Which lines have the string "primitives"? Copy all of them from the entries below.

(Extracted data Opens)

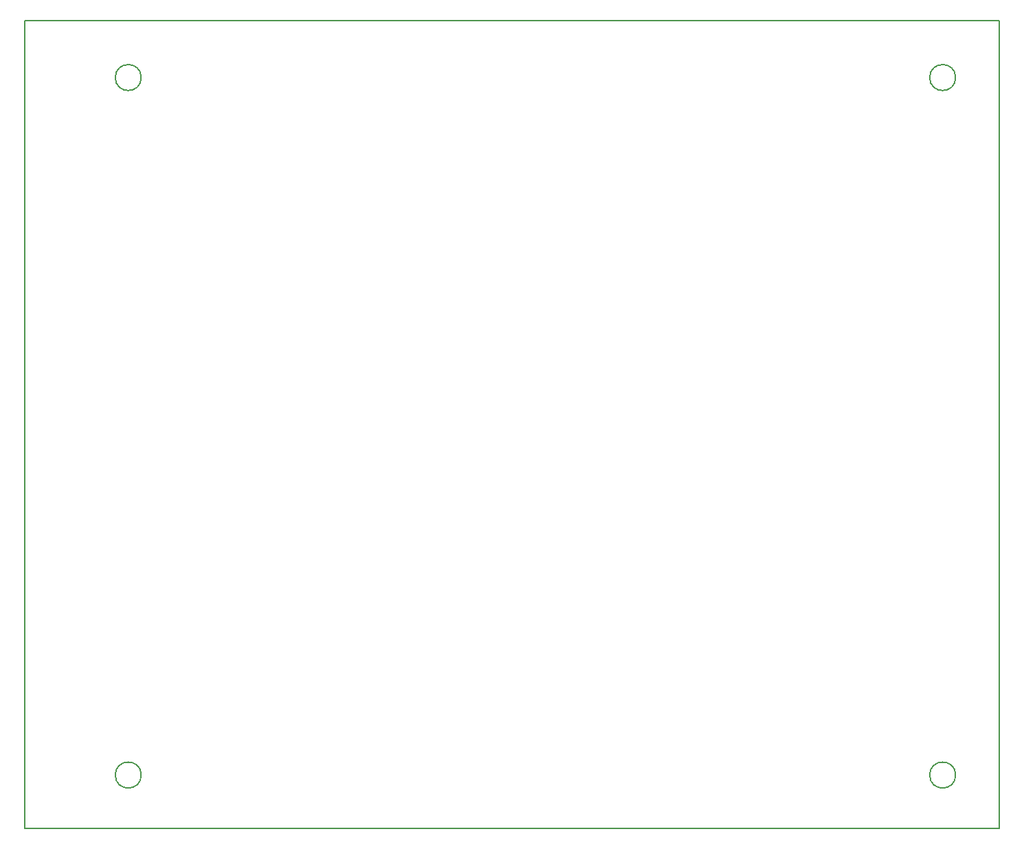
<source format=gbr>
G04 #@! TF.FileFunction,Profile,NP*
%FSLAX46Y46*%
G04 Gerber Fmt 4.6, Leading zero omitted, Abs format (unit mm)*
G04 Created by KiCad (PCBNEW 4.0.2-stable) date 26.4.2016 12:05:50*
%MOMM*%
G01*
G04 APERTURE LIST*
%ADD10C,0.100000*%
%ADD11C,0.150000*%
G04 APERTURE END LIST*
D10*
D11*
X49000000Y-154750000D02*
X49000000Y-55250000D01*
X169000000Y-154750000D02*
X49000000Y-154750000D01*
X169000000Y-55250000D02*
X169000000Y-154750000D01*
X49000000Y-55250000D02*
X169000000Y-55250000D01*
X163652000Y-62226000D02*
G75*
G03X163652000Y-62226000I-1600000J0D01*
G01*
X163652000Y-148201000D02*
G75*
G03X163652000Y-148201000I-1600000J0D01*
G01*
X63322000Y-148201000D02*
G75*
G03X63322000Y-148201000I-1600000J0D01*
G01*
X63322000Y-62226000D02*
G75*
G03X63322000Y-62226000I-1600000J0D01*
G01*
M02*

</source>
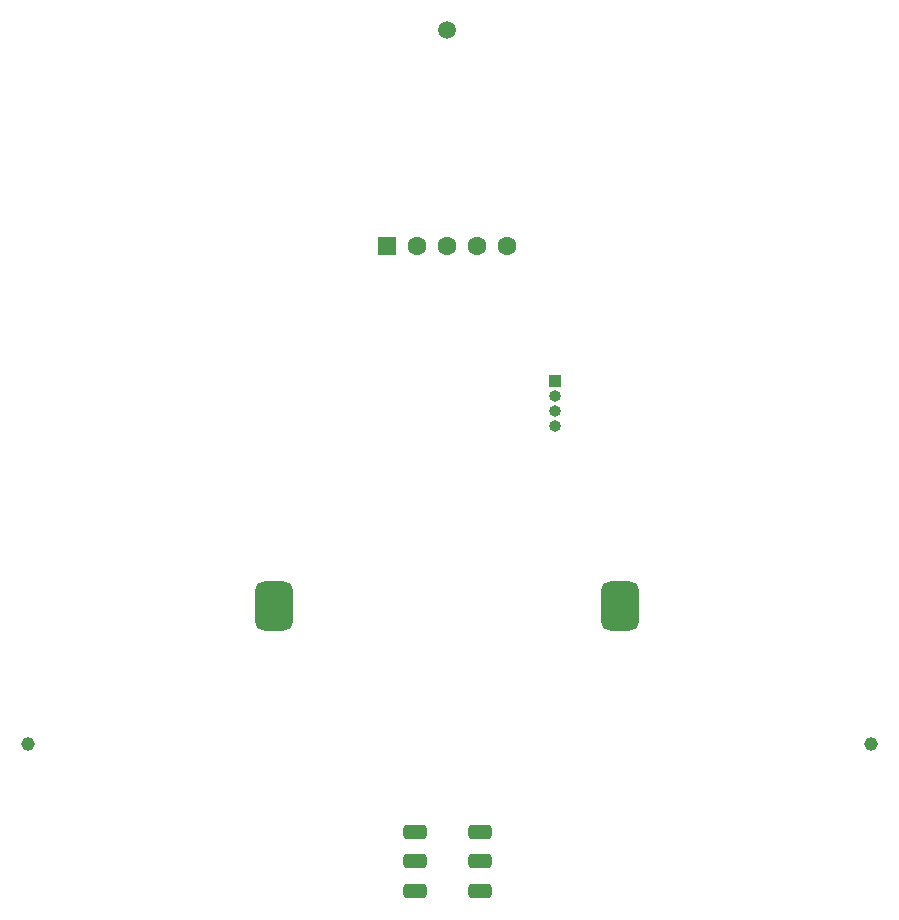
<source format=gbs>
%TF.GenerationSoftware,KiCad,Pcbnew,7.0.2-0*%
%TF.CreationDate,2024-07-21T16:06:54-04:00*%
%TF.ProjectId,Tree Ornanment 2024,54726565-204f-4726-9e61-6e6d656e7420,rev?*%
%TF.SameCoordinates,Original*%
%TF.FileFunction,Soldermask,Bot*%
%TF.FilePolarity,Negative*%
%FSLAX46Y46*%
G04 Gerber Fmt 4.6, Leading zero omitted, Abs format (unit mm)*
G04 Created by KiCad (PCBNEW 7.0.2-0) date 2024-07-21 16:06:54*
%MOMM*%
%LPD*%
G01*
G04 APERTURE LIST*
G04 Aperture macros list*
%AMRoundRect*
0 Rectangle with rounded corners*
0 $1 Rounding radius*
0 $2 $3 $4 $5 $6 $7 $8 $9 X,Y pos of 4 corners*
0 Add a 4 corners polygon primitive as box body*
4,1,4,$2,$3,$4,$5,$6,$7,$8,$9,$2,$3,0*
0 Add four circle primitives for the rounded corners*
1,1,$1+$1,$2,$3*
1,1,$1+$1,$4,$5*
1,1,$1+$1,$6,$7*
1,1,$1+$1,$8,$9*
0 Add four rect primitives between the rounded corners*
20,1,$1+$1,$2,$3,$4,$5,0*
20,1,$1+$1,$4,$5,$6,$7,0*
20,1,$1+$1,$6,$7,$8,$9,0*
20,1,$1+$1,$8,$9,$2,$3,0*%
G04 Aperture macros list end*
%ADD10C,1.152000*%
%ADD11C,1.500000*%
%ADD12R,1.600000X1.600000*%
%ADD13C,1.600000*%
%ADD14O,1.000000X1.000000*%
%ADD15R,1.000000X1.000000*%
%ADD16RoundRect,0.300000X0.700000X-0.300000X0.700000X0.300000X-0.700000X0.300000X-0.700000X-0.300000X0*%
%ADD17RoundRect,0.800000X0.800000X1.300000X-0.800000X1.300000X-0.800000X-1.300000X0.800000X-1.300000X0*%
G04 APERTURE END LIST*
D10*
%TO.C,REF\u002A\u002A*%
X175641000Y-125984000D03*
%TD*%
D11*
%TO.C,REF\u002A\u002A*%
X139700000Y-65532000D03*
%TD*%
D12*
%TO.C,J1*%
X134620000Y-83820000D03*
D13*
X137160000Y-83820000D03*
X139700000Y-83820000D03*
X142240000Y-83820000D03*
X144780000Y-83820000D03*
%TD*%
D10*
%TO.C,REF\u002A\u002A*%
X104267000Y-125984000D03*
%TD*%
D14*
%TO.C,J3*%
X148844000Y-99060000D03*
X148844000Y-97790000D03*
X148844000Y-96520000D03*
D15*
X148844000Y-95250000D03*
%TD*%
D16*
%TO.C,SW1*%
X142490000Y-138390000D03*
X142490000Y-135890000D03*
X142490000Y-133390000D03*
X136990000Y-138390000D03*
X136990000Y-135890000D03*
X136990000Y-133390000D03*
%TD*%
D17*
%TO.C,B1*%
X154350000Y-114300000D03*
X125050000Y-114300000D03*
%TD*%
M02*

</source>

(Extracted data Closes)

= Written response =
0 Add four circle primitives for the rounded corners*
0 Add four rect primitives between the rounded corners*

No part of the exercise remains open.